Your objective: Here the job is to transcribe the data exactly while omitting the images.

Records shown START

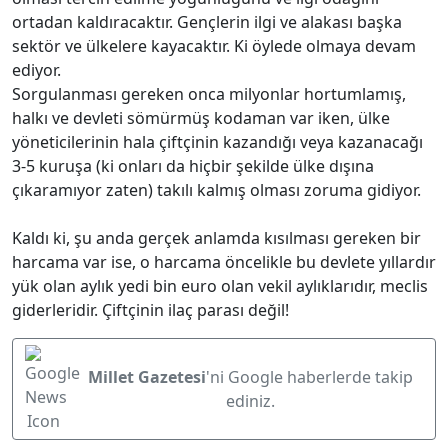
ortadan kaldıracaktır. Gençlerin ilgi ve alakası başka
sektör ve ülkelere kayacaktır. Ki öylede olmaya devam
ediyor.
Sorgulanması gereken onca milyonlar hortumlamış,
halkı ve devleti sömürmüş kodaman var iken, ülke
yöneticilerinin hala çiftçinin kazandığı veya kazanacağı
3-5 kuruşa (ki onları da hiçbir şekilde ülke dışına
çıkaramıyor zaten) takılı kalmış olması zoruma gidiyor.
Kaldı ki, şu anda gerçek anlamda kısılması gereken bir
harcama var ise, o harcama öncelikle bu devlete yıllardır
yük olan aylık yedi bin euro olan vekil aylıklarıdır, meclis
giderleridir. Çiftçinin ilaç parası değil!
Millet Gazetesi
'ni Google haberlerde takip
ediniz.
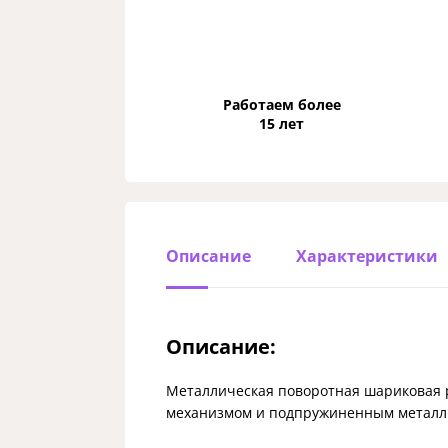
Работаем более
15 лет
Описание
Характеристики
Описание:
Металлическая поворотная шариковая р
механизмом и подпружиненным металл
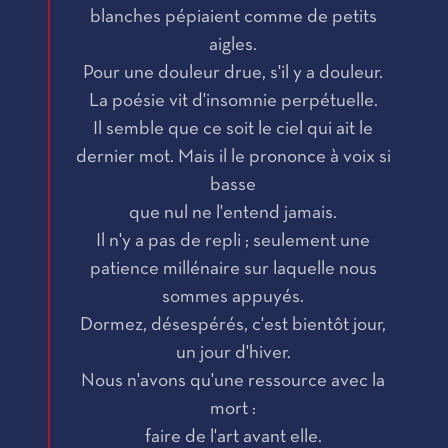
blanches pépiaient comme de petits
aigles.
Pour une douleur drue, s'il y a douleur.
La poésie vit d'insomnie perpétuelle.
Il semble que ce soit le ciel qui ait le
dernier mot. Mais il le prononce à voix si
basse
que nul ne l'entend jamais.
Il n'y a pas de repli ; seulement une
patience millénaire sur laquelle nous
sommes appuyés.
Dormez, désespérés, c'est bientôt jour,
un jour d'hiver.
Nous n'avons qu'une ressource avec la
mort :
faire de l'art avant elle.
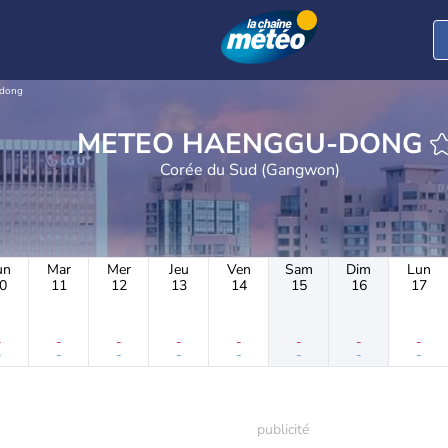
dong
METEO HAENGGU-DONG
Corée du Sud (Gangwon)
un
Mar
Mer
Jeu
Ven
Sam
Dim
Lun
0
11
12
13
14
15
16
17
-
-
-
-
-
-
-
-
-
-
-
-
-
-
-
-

Records shown END

Solution for this problem:
ortadan kaldıracaktır. Gençlerin ilgi ve alakası başka
sektör ve ülkelere kayacaktır. Ki öylede olmaya devam
ediyor.
Sorgulanması gereken onca milyonlar hortumlamış,
halkı ve devleti sömürmüş kodaman var iken, ülke
yöneticilerinin hala çiftçinin kazandığı veya kazanacağı
3-5 kuruşa (ki onları da hiçbir şekilde ülke dışına
çıkaramıyor zaten) takılı kalmış olması zoruma gidiyor.
Kaldı ki, şu anda gerçek anlamda kısılması gereken bir
harcama var ise, o harcama öncelikle bu devlete yıllardır
yük olan aylık yedi bin euro olan vekil aylıklarıdır, meclis
giderleridir. Çiftçinin ilaç parası değil!
Millet Gazetesi
'ni Google haberlerde takip
ediniz.
Работаем более
15 лет
Описание
Характеристики
Описание:
Металлическая поворотная шариковая р
механизмом и подпружиненным металл
blanches pépiaient comme de petits
aigles.
Pour une douleur drue, s'il y a douleur.
La poésie vit d'insomnie perpétuelle.
Il semble que ce soit le ciel qui ait le
dernier mot. Mais il le prononce à voix si
basse
que nul ne l'entend jamais.
Il n'y a pas de repli ; seulement une
patience millénaire sur laquelle nous
sommes appuyés.
Dormez, désespérés, c'est bientôt jour,
un jour d'hiver.
Nous n'avons qu'une ressource avec la
mort :
faire de l'art avant elle.
dong
METEO HAENGGU-DONG
Corée du Sud (Gangwon)
un
Mar
Mer
Jeu
Ven
Sam
Dim
Lun
0
11
12
13
14
15
16
17
-
-
-
-
-
-
-
-
-
-
-
-
-
-
-
-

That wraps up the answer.